Arthur Fils met fin à 12 ans de disette pour le tennis français avec cette victoire
Arthur Fils est arrivé à Cincinnati avec de l’ambition et repart avec une couronne bien méritée : le Français a dominé ce dimanche 23 août l’Américain Frances Tiafoe 6-3, 1-6, 6-0 pour s’offrir le plus beau titre de sa jeune carrière, un Masters 1000, à une semaine de l’US Open.
Du haut de ses 22 ans, Arthur Fils a mis fin à 12 ans de disette pour le tennis français. Il est ainsi le premier joueur tricolore à remporter un Masters 1000 depuis Jo-Wilfried Tsonga en 2014, et le cinquième joueur français de l’histoire seulement à remporter un tournoi de cette envergure.
« Wahou, ça fait du bien, vraiment du bien (…), ça a quand même été une folle semaine ! », a lancé d’un grand sourire le tricolore, après sa victoire.
« Gagner un titre comme celui-ci signifie beaucoup pour moi » après « beaucoup de sacrifices », a ajouté le Français, qui montre qu’une fois ses pépins physiques écartés – sa hanche l’a tenu loin des courts une bonne partie de l’année 2025 – il a le jeu et la solidité pour rêver grand.
De grands espoirs pour l’US Open
Cela tombe à pic : l’US Open commence dans moins d’une semaine, et le tournoi de Cincinnati en était le dernier tremplin. Arthur Fils débarquera à New York avec un beau trophée dans les bras et un nouveau statut : il bondit au classement mondial de la 21e à la 11e place pour venir toquer d’un naturel désarmant aux portes du Top 10.

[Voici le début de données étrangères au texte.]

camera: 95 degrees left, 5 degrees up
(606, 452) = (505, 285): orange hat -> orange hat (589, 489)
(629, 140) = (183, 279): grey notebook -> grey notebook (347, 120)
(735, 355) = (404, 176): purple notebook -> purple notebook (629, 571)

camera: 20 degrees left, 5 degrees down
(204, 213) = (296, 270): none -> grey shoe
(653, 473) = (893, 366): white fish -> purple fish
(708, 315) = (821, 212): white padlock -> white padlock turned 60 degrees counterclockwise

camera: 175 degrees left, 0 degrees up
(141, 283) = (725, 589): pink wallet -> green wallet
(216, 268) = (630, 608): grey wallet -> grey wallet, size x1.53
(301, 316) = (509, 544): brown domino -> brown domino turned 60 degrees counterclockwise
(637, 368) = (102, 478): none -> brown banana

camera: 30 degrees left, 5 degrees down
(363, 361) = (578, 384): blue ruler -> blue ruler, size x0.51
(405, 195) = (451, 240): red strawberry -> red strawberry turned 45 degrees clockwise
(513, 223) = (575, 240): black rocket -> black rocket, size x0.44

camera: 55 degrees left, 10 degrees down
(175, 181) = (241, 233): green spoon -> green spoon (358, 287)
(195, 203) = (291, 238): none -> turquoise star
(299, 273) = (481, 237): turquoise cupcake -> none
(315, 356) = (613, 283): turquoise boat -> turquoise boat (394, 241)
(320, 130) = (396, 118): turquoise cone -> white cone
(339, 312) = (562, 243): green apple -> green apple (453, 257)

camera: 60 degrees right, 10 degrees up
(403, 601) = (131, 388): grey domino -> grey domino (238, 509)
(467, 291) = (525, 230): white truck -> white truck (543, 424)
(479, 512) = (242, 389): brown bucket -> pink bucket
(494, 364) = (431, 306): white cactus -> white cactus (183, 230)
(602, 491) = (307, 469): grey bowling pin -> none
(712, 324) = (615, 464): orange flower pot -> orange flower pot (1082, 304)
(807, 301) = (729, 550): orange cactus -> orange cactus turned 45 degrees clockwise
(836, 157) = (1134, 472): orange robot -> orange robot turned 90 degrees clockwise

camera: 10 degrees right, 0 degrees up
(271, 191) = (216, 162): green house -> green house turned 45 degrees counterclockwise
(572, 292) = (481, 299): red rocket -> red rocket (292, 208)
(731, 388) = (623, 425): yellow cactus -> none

Direction la « grosse pomme », où il pourrait bien faire son trou, dans un tableau où n’apparaît pas le numéro un mondial, Jannik Sinner, forfait à cause de son genou droit et où Carlos Alcaraz (2e) revient après plus de quatre mois loin des courts.
Sa forme est en tout cas étincelante et son tennis aussi. Il a bluffé Cincinnati par son mental et sa puissance, où il s’est offert en deux petits sets certains des tout meilleurs, comme l’Australien De Minaur (8e) ou l’Italien Cobolli (10e). Jusque dans une finale où il a fini par saouler de ses coups l’Américain Frances Tiafoe.
« J’ai très bien commencé le premier set », analysait le Français après la rencontre. Mais « dans le deuxième set, j’ai un peu perdu ma concentration, il m’a mis sous pression. » Puis Fils s’est « regardé dans le miroir » d’après ses mots et a remis les pendules à l’heure.
Dans la manche décisive, Tiafoe venait de se faire manipuler à la hanche et n’arrivait pas à enchaîner, quand Fils reprenait du poil de la bête. La troisième balle de match fut la bonne, avec un 6-0 cinglant dans le dernier set pour battre le double demi-finaliste de l’US Open.
Après cette victoire historique, nul doute qu’Arthur Fils a déjà pour ambition de dépoussiérer un autre record : succéder à Yannick Noah, dernier vainqueur masculin français en Grand Chelem, en 1983.